The one exception to this general rule that the buyer pays might be in the case of a VA loan with a required pest inspection. In certain states, the VA clients buying the house isn’t allowed to pay for this inspection, and it’s typically paid by the seller or another party to the transaction.

Can The Buyer Go To The Home Inspection?

As a buyer, you can and should go to your home inspection. This will be your chance to walk through the home with an inspector and learn about any issues currently affecting the home and things that might come up in the future with that type of home.

If a scheduling conflict prevents you from attending the inspection, you should arrange to sit down with the inspector and another mutually convenient time and go over the report in detail so you know what you’re getting into.

If you do attend the inspection, follow the inspector, but don’t get in the way. You also shouldn’t attempt testing yourself. Turning on a faucet in one room while the inspector is testing the water in another area could lead to false results.

Finding The Right Home Inspector

If you’re getting a home inspection, how do you find the right inspector? That’s the right question to ask, because you don’t want to settle for the first name you see on Google.

It may be easier to find an inspector with qualifications in a state where they are required to have certain certifications. The trouble here is that not every state has standards.

If there are no relevant regulations where you live, you should try to hire someone who’s a member of an organization that standardizes training and certifications like the American Society of Home Inspectors, or the International Association of Certified Home Inspectors.

Questions To Ask Potential Home Inspectors

When interviewing potential inspectors for the job here are some questions to ask.

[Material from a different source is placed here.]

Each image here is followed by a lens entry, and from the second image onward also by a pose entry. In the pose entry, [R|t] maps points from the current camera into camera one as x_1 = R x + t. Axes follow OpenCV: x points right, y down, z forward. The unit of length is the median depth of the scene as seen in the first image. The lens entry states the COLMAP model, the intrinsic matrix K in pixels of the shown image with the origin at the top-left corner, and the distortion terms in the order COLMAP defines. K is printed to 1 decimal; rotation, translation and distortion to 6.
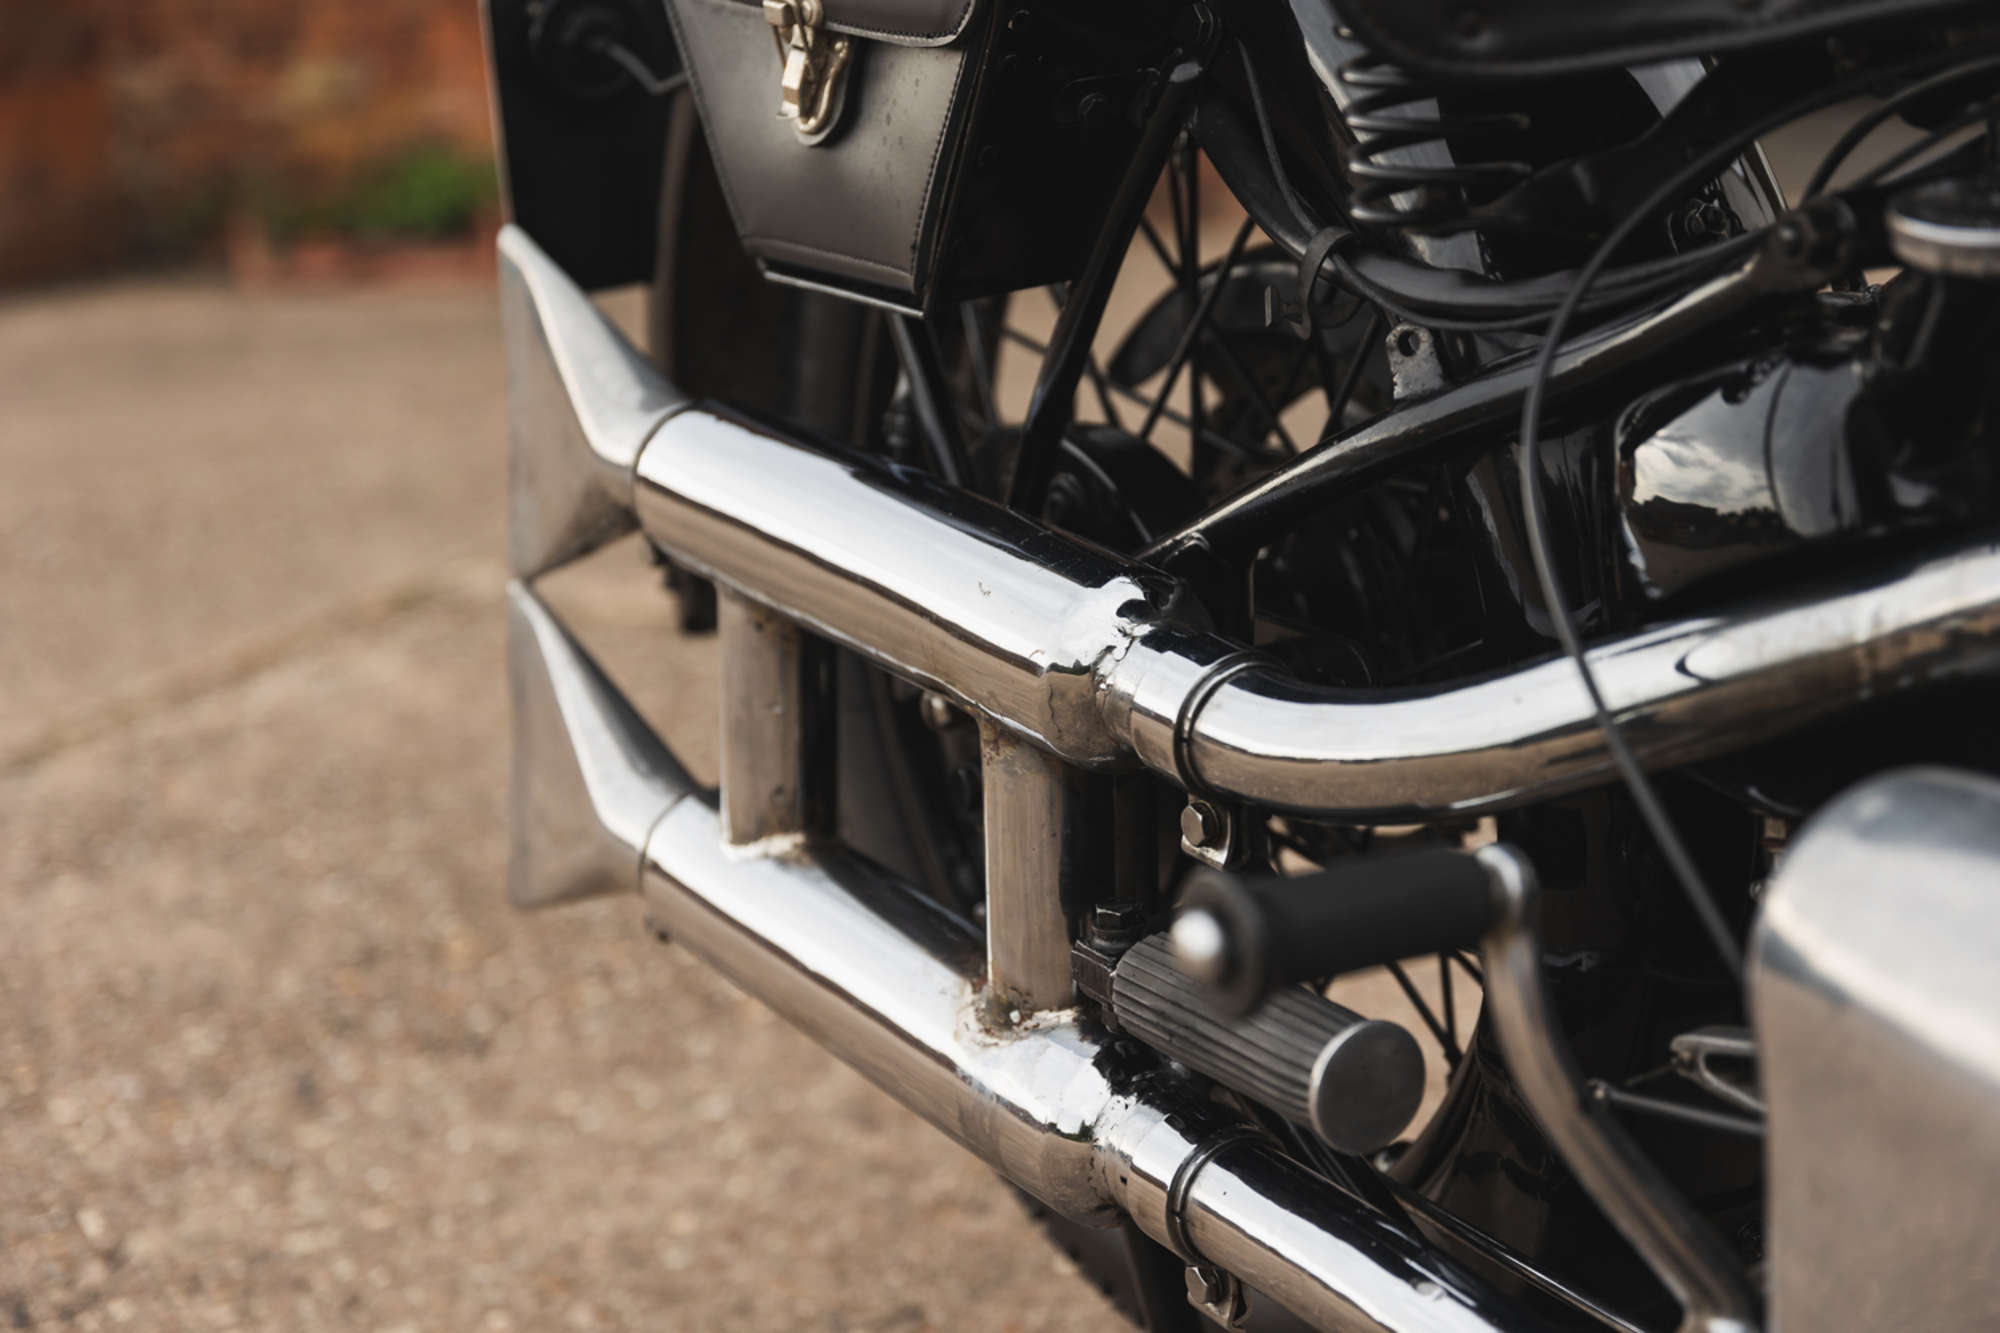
lens RADIAL K [[3434.4, 0, 1000.0], [0, 3434.4, 666.5], [0, 0, 1]] dist [-0.039380, 0.175235]
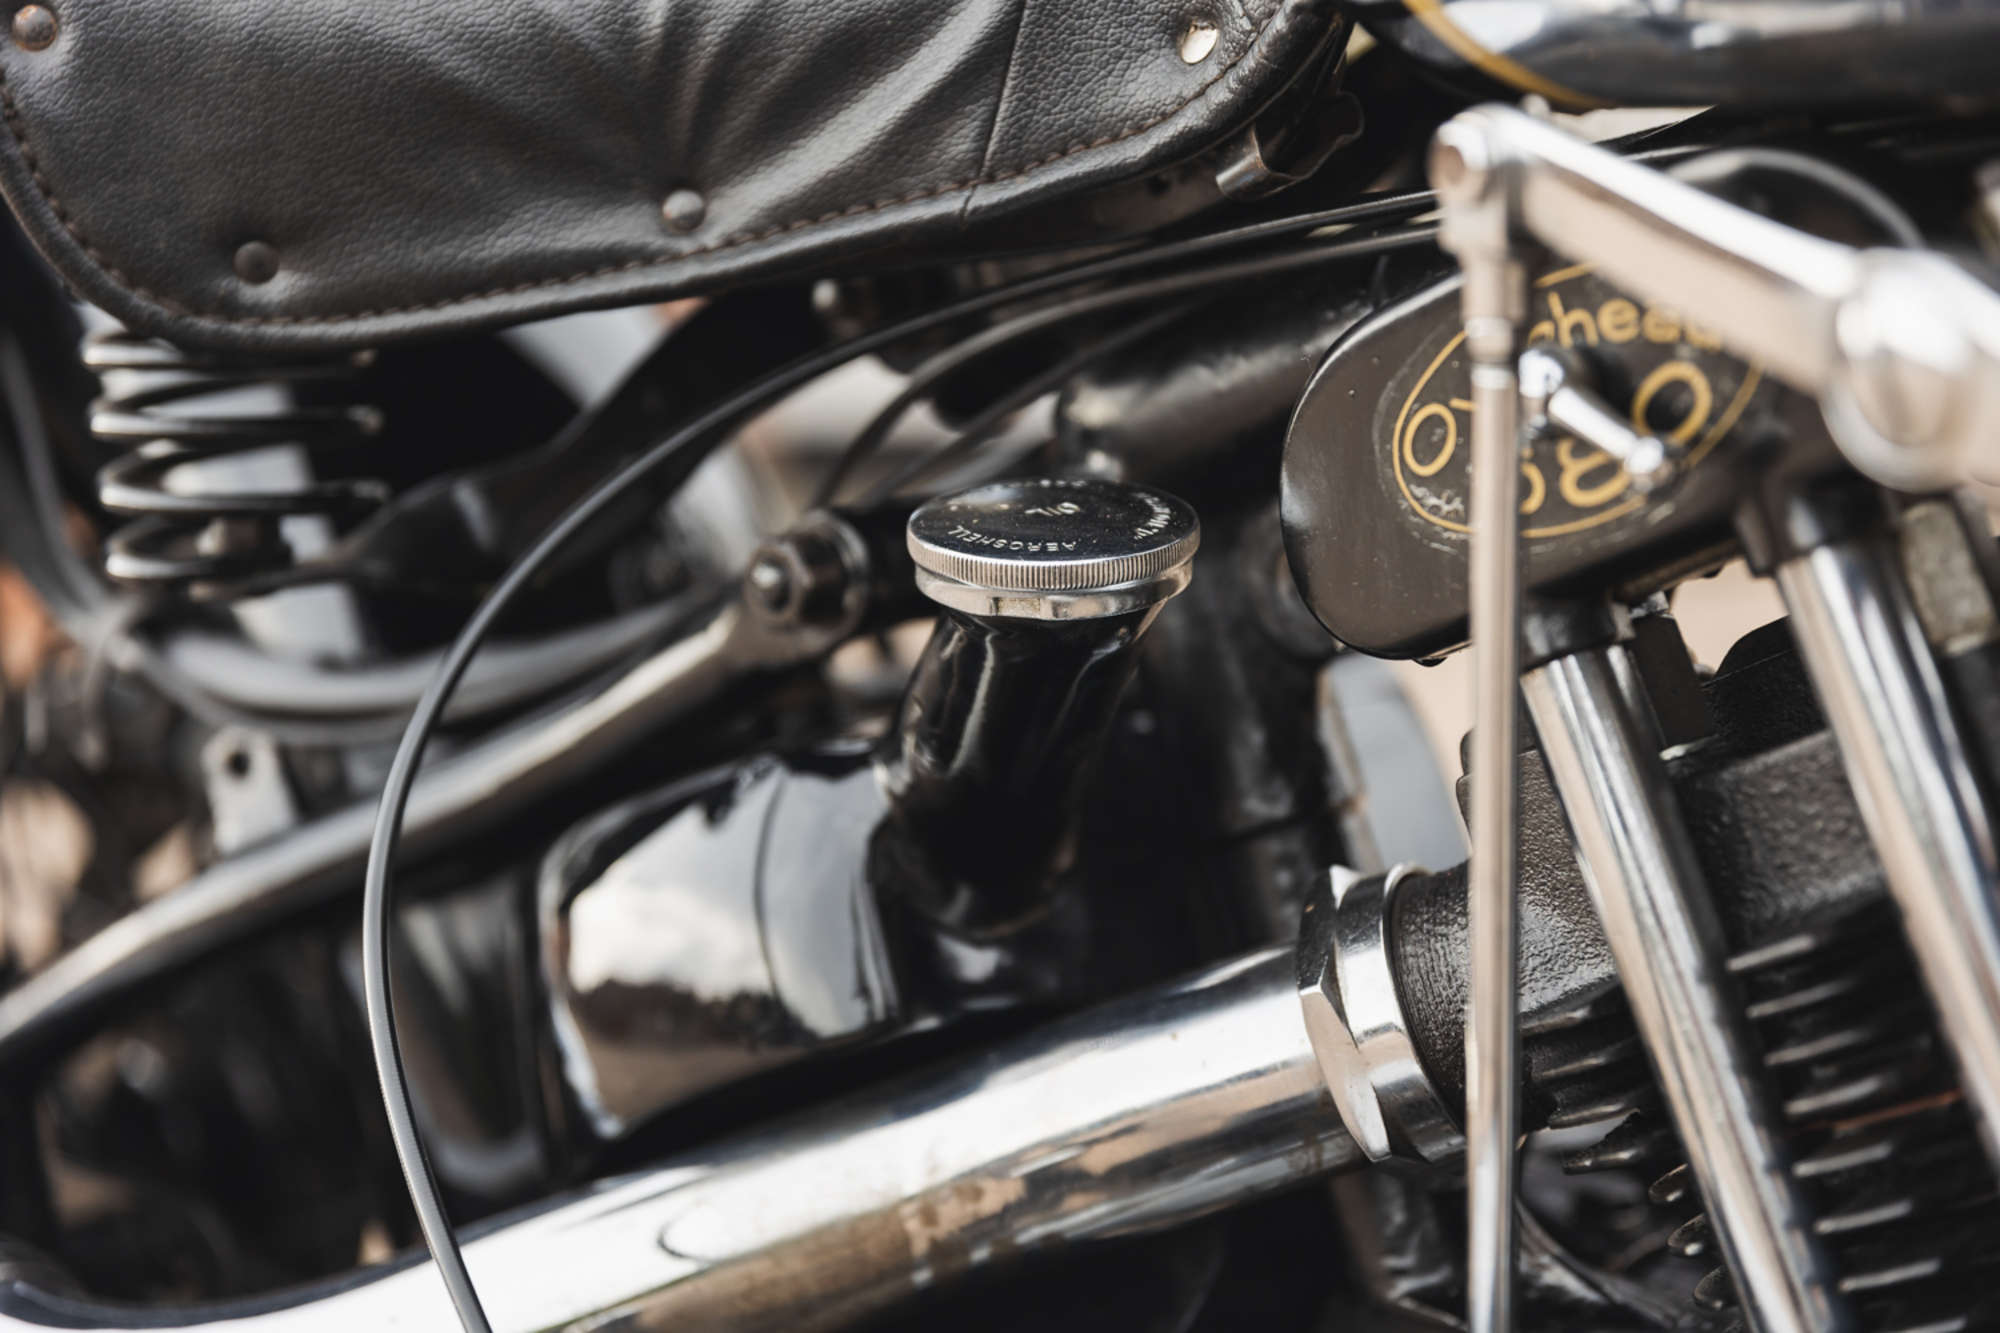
lens RADIAL K [[3877.6, 0, 1000.0], [0, 3877.6, 666.5], [0, 0, 1]] dist [-0.012436, -0.002877]
pose [[0.965650, -0.033720, 0.257650, 0.069014], [0.062977, 0.992353, -0.106157, -0.023243], [-0.252100, 0.118736, 0.960389, 0.236531]]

  • What certifications or licenses do you have, if any? These are items that can easily be checked and it can give you confidence in their qualifications.
  • Do you have bonding and insurance? If there’s a mistake in the report and you decide to take legal action as a new homeowner, the insurance covers the mistakes. Otherwise, the buyer could wind up footing the bill.
  • Will I get a copy of your report and how soon? Home inspectors should generally feel comfortable providing at least a preliminary report on the condition of the home within 24 hours, although some tests may take longer to complete. Ask to see a sample of the report so that you can judge what’s in it and whether they are clear enough for you.
  • What’s included in a standard inspection and do you perform any specialized inspections? This will give you an idea of what you can typically expect as well as the full breadth of their skill set should you need something else done.
  • How long will your inspection take? If it’s less than two hours, the inspection may not have any real depth? You’re picking a home that you’ll be taking up to a 30-year loan out on, so it might as well be thorough.

What Comes Next?

After the inspection, there are really three possible outcomes. Let’s go over them now.

In the most optimistic scenario, there is minimal work that the house would need and you feel comfortable going directly to the closing table. Get the keys and enjoy!

In the middle, there’s maybe one or two things that really need fixing in the short term. In this case, ideally your seller either fixes them or takes money off the price so you can invest your savings into the fix.

Finally, the issues are major enough that you just want to walk away. If that’s the case, you can do it, but as mentioned above, you may have to fight to get your earnest money deposit back. In this situation, it wouldn’t hurt to hire an attorney.